=== Section Start ===

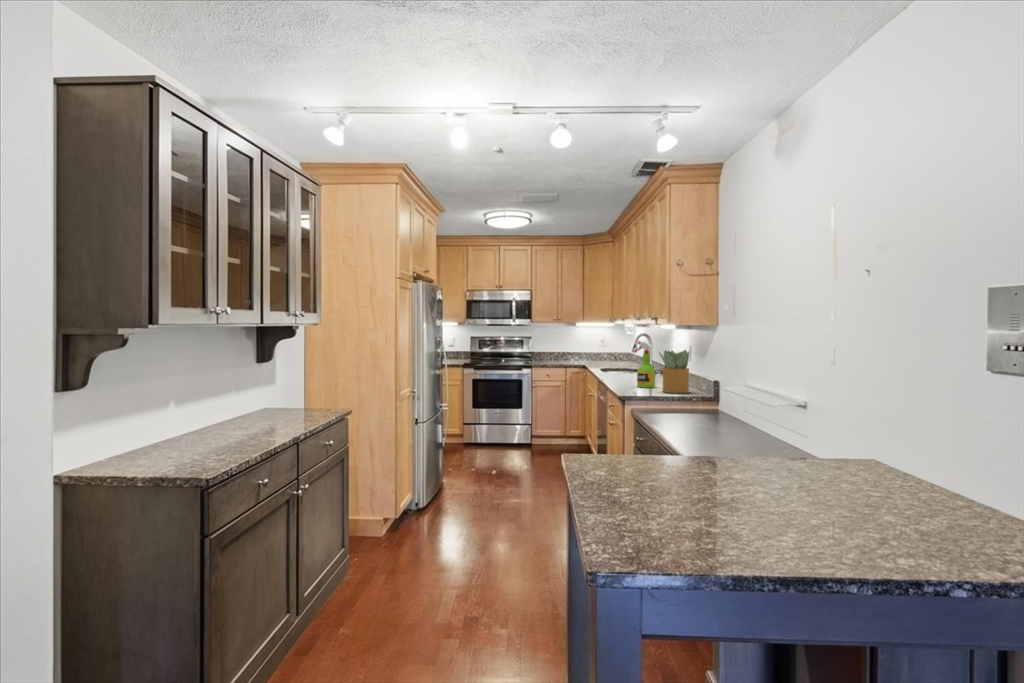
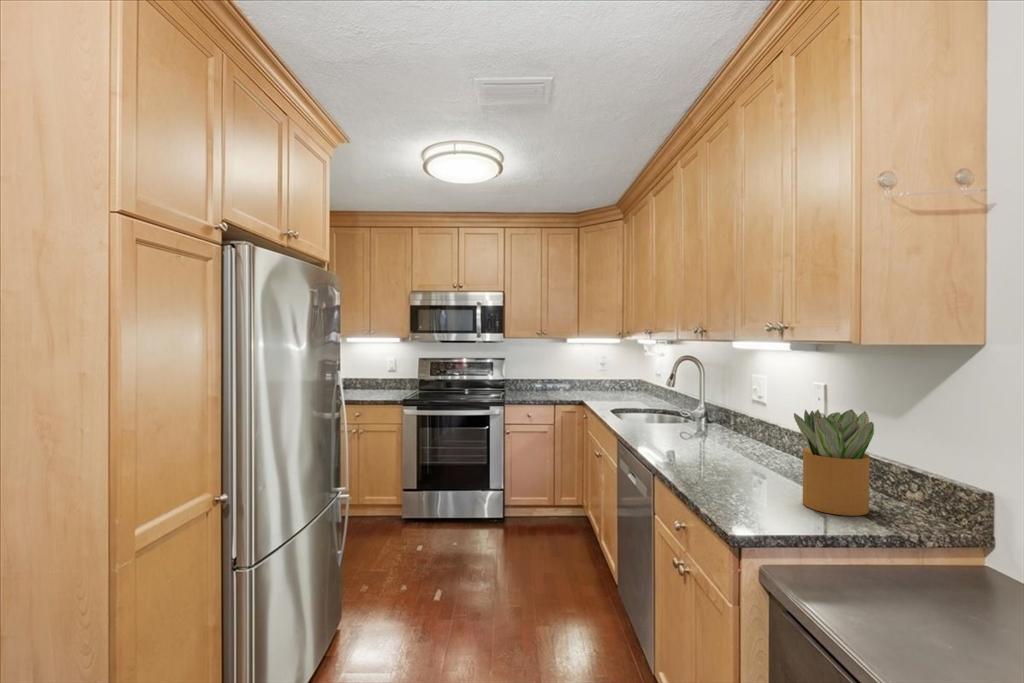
spray bottle: present [635,341,655,388] -> none [713,384,763,484]

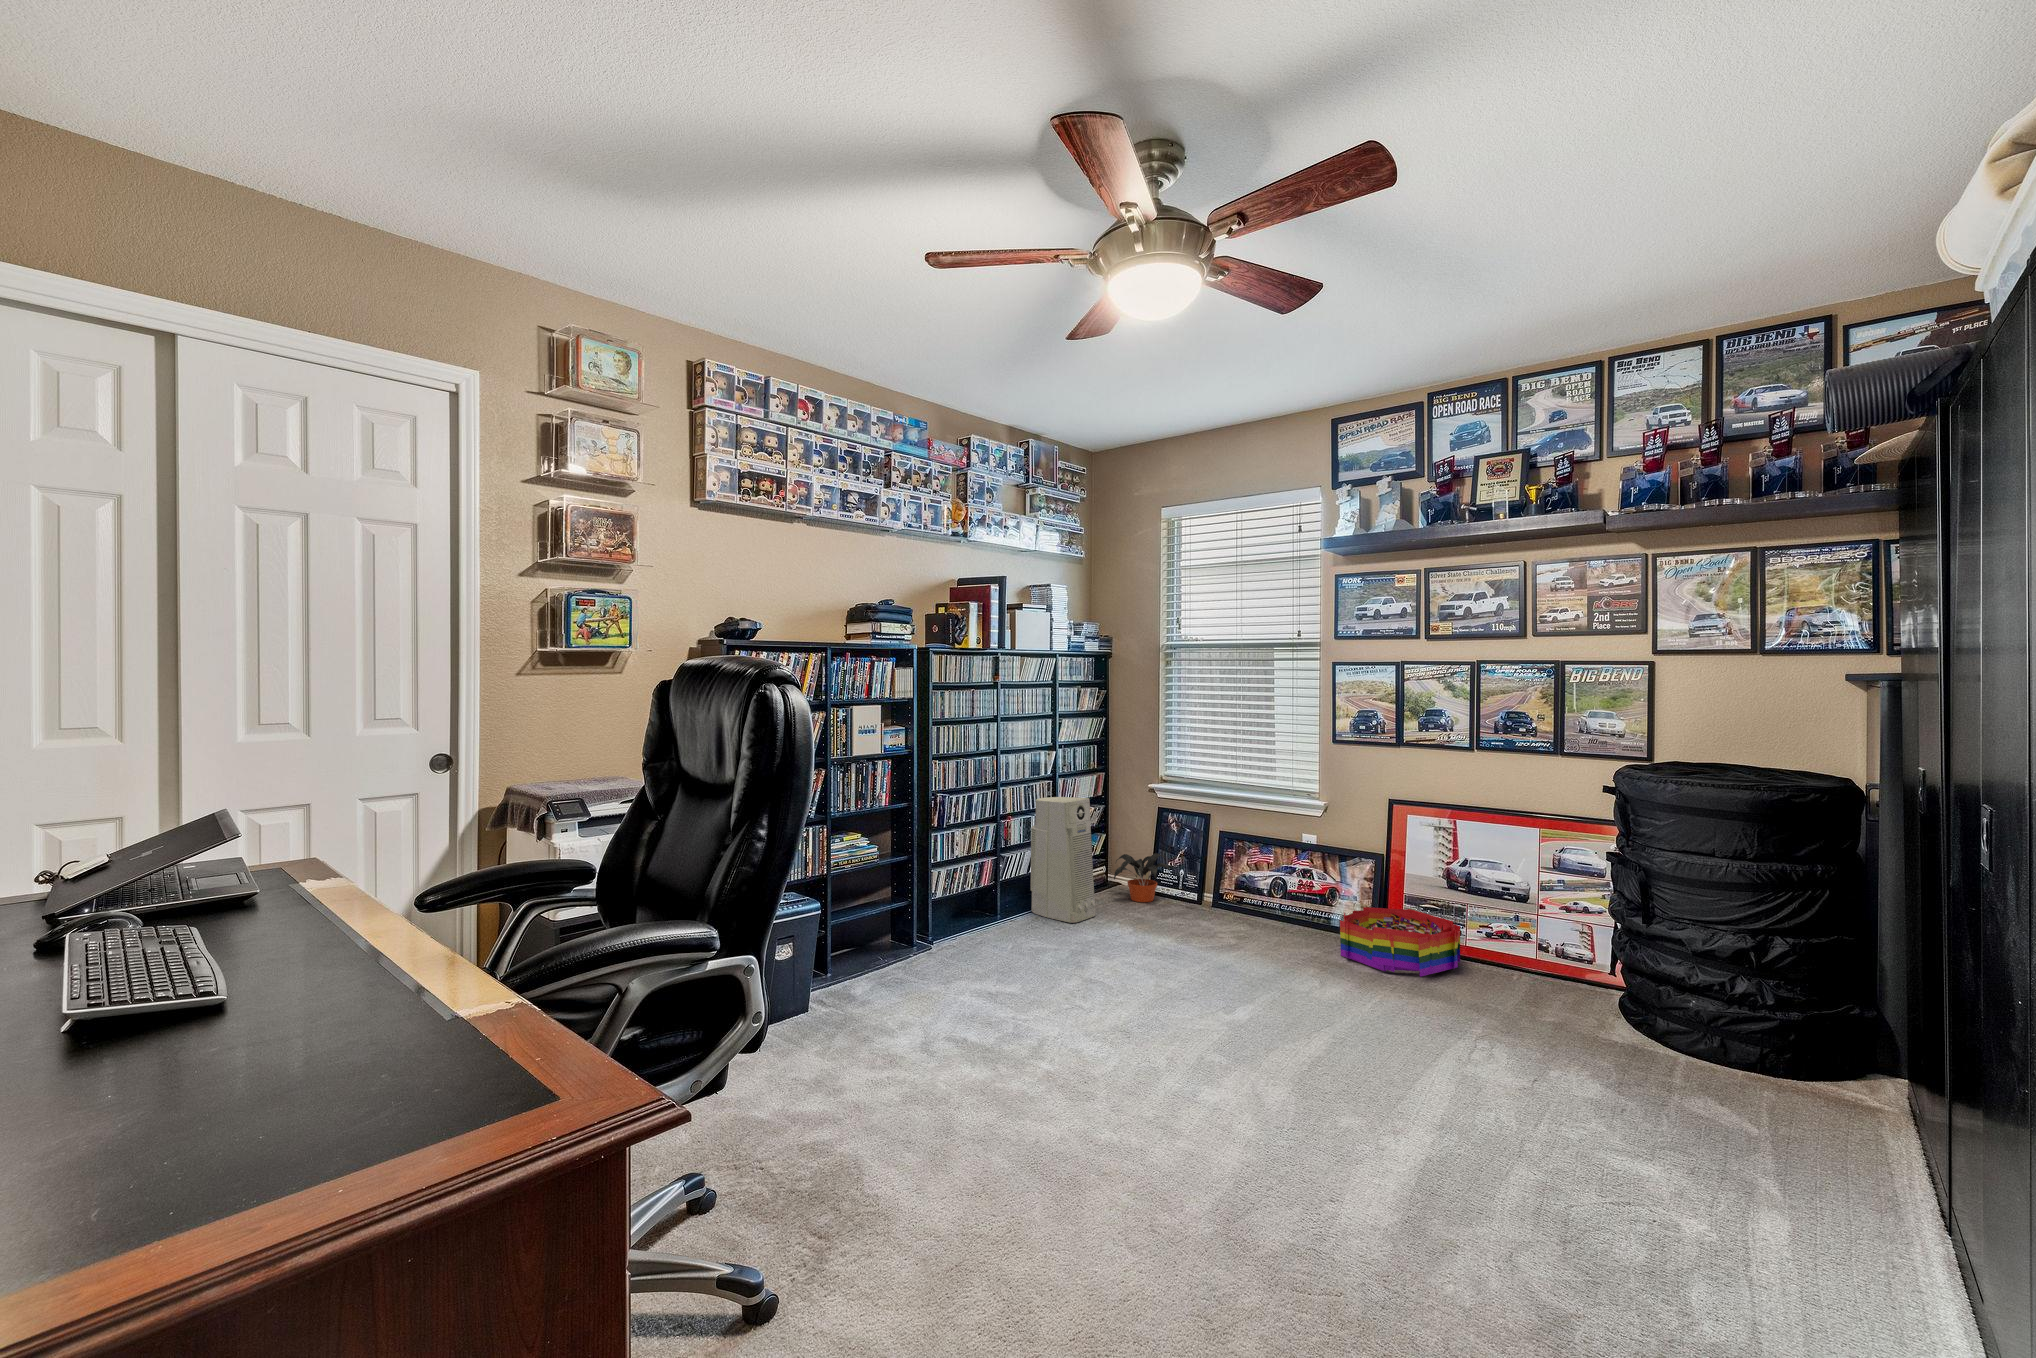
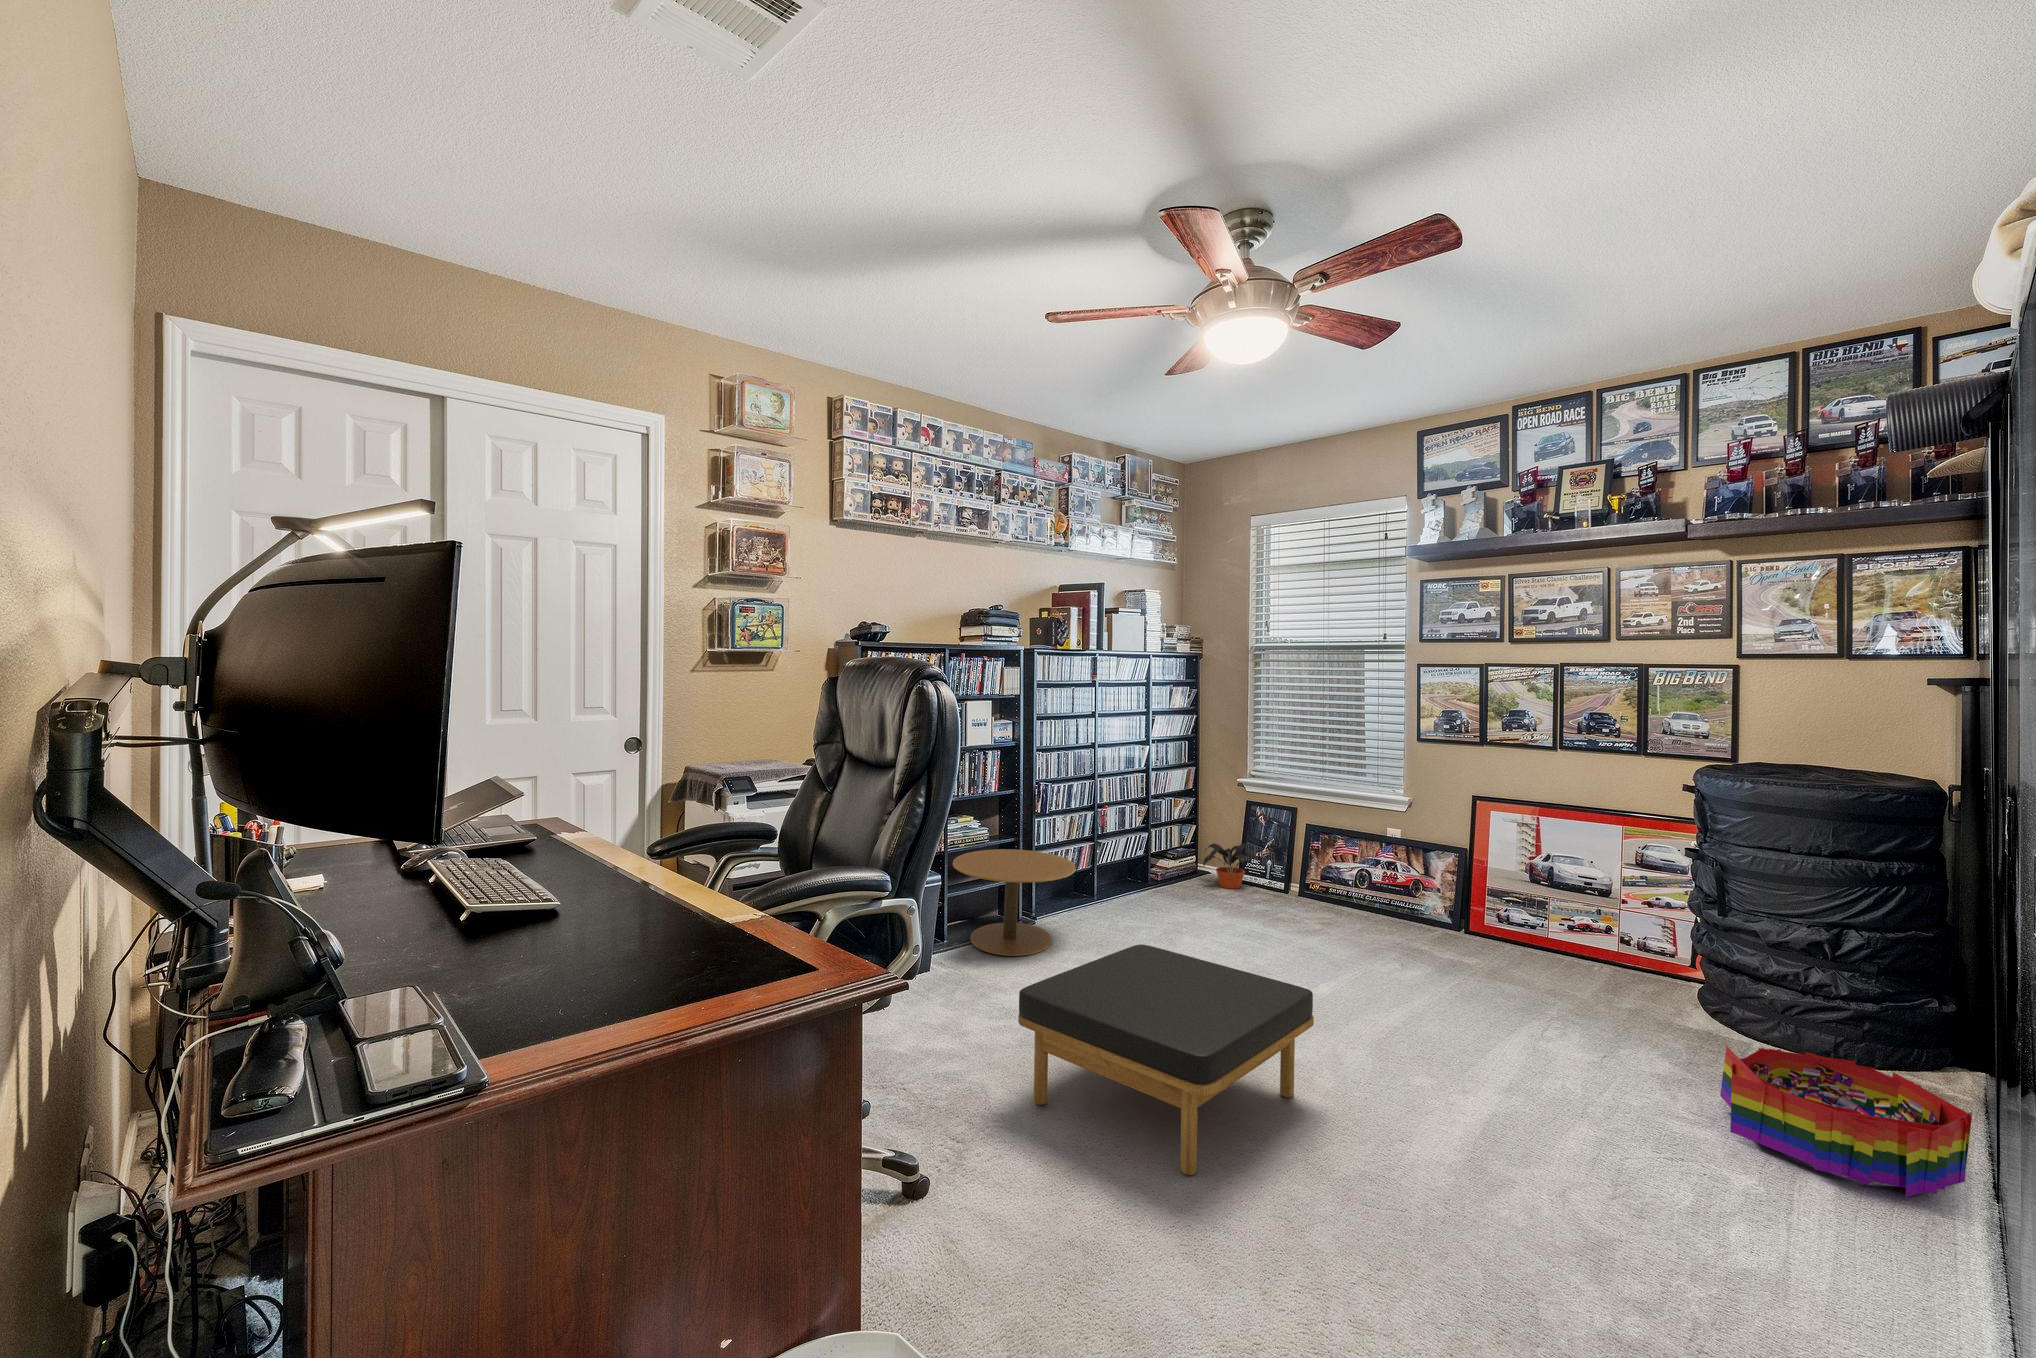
air purifier: present [1031,797,1096,923] -> none [1125,788,1186,904]
side table: none [835,869,974,991] -> present [953,849,1076,956]
storage bin: present [1340,907,1460,977] -> present [1720,1046,1972,1197]
ottoman: none [896,981,1233,1265] -> present [1018,944,1314,1175]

=== Section End ===

— Work item —
Nothing but the exact text of the records should appear in your answer, with no pictures. Please write it out.

— Response box —
spray bottle: present [635,341,655,388] -> none [713,384,763,484]

air purifier: present [1031,797,1096,923] -> none [1125,788,1186,904]
side table: none [835,869,974,991] -> present [953,849,1076,956]
storage bin: present [1340,907,1460,977] -> present [1720,1046,1972,1197]
ottoman: none [896,981,1233,1265] -> present [1018,944,1314,1175]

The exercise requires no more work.